Compiling Emacs 25 - X11 woes and toolkit issues17 Aug 2016
I was prompted by the requirements of this very important package to recompile my Emacs from source. I thought that’d be easy. Oh boy, was I in for a surprise.
Everything went smoothly in the beginning. I would just run
git fetch && git pull,
./configure && make,
cd src/ && ./emacs, and I would be looking at the Spacemacs window in no time. “This is so easy, I can’t believe it won’t fail”.

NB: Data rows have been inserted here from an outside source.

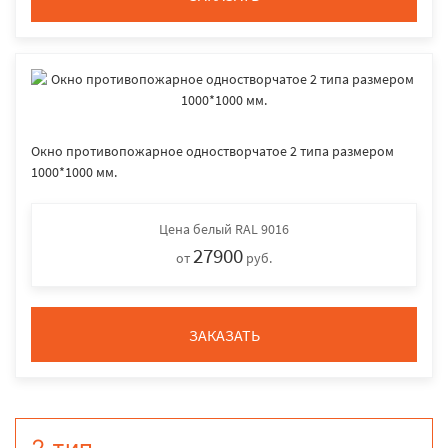
Окно противопожарное одностворчатое 2 типа размером
1000*1000 мм.
Цена
белый RAL 9016
27900
от
руб.
ЗАКАЗАТЬ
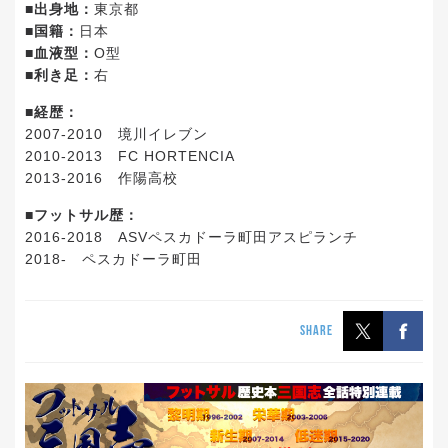
■出身地：
東京都
■国籍：
日本
■血液型：
O型
■利き足：
右
■経歴：
2007-2010 境川イレブン
2010-2013 FC HORTENCIA
2013-2016 作陽高校
■フットサル歴：
2016-2018 ASVペスカドーラ町田アスピランチ
2018- ペスカドーラ町田
SHARE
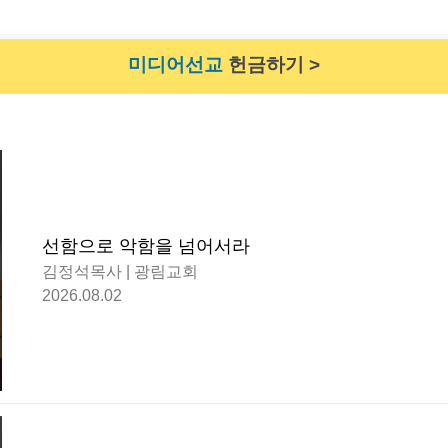
미디어선교
헌금하기 >
선함으로 악함을 넘어서라
김정석목사 | 광림교회
2026.08.02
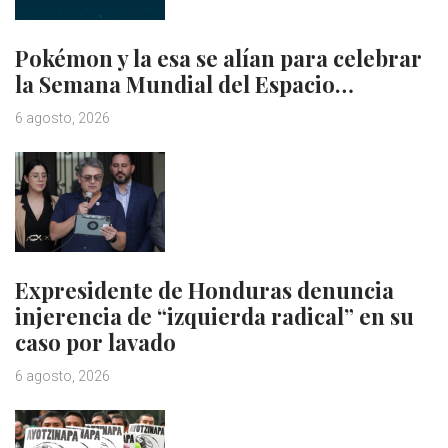
Pokémon y la esa se alían para celebrar
la Semana Mundial del Espacio…
6 agosto, 2026
Expresidente de Honduras denuncia
injerencia de “izquierda radical” en su
caso por lavado
6 agosto, 2026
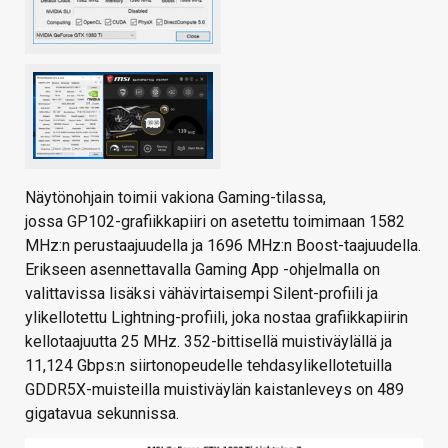
Näytönohjain toimii vakiona Gaming-tilassa,
jossa GP102-grafiikkapiiri on asetettu toimimaan 1582
MHz:n perustaajuudella ja 1696 MHz:n Boost-taajuudella.
Erikseen asennettavalla Gaming App -ohjelmalla on
valittavissa lisäksi vähävirtaisempi Silent-profiili ja
ylikellotettu Lightning-profiili, joka nostaa grafiikkapiirin
kellotaajuutta 25 MHz. 352-bittisellä muistiväylällä ja
11,124 Gbps:n siirtonopeudelle tehdasylikellotetuilla
GDDR5X-muisteilla muistiväylän kaistanleveys on 489
gigatavua sekunnissa.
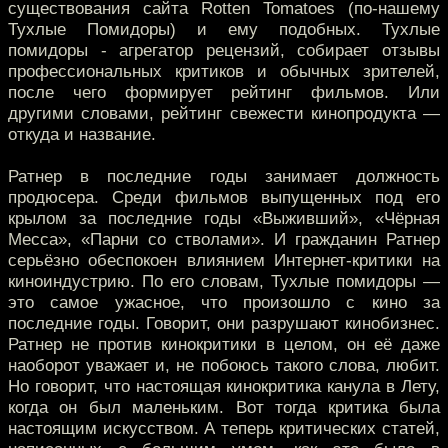
существования сайта Rotten Tomatoes (по-нашему
Тухлые Помидоры) и ему подобных. Тухлые
помидоры - агрегатор рецензий, собирает отзывы
профессиональных критиков и обычных зрителей,
после чего формирует рейтинг фильмов. Или
другими словами, рейтинг свежести кинопродукта —
откуда и название.
Ратнер в последние годы занимает должность
продюсера. Среди фильмов выпущенных под его
крылом за последние годы «Выживший», «Чёрная
Месса», «Парни со стволами». И гражданин Ратнер
серьёзно обеспокоен влиянием Интернет-критики на
киноиндустрию. По его словам, Тухлые помидоры —
это самое ужасное, что произошло с кино за
последние годы. Говорит, они разрушают кинобизнес.
Ратнер не против кинокритики в целом, он её даже
наоборот уважает и, не побоюсь такого слова, любит.
Но говорит, что настоящая кинокритика канула в Лету,
когда он был маленьким. Вот тогда критика была
настоящим искусством. А теперь критических статей,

I was correct in my suspicion.
First, Emacs complained about
(void-function define-inline). After reading INSTALL, I learned that I should use the
make bootstrap command.
After that, it did compile, but with none of the libraries I intended to use. The graphics were weird, too - probably because I wasn’t using GTK, but the Lucid X toolkit.
“Just configure it with your desired toolkit!”
When I ran
./configure --with-x-toolkit=gtk3 --with-modules && make bootstrap, my problems just started:
configure: error: Package 'xproto', required by 'xau', not found
OK, where is ‘xproto’? After running
locate xproto, I found out that there was a
.pc file in a system directory. If you look at the documentation for
pkg-config, you’ll see the following:
DESCRIPTION The pkg-config program is used to retrieve information about installed libraries in the system. It is typically used to compile and link against one or more libraries. Here is a typical usage scenario in a Makefile:
program: program.c cc program.c $(pkg-config --cflags --libs gnomeui) pkg-config retrieves information about packages from special metadata files. These files are named after the package, and has a .pc extension. On most systems, pkg-config looks in /usr/lib/pkgconfig, /usr/share/pkgconfig, /usr/local/lib/pkgconfig and /usr/local/share/pkgconfig for these files. It will additionally look in the colon-separated (on Windows, semicolon-separated) list of directories specified by the PKG_CONFIG_PATH environment variable.
So, basically this program ensures we’re compiling with all the right flags. I’m running a 64-bit Linux, and this means that libraries might not be in their standard places (that, and the fact that I also run a symlink-hodge-podge between 3 different partitions. More on that later, if I’m not too ashamed of talking about that in public).
List of commands for installation
X11_PATH=`dirname $(locate x11 | grep pkgconfig | head -1)` XPROTO_PATH=`dirname $(locate xproto | grep pkgconfig | head -1)` export PKG_CONFIG_PATH="$XPROTO_PATH:$X11_PATH:$PKG_CONFIG_PATH" ./configure --with-x-toolkit=gtk3 --with-modules make bootstrap
dotspacemacs-configuration-layers '( (python :variables python-test-runner '(nose pytest)) ;; other layers here )
After that, I had a problem with the background color - it always defaulted to white. Thanks to this SO answer, I traced the root of the problem to a “Customize” option in my
.spacemacs. Deleting it solved the problem:
(custom-set-faces ;; custom-set-faces was added by Custom. ;; If you edit it by hand, you could mess it up, so be careful. ;; Your init file should contain only one such instance. ;; If there is more than one, they won't work right. ;; '(default ;; a bunch of color definitions here that weren't helpful ;; ) )
After that, I figured “hey, why don’t I compile with xwidgets support? Looks cool, and it’ll help while I don’t get a second monitor”. For that, I needed to install this dependency:
sudo apt-get install libwebkitgtk-3.0-dev
And the command for compiling Emacs with this optional module became:
./configure --with-x-toolkit=gtk3 --with-modules --with-xwidgets
Now I can meme inside Spacemacs to my heart’s content. Hopefully, this blog post might help someone who’s going through the same problems as I did.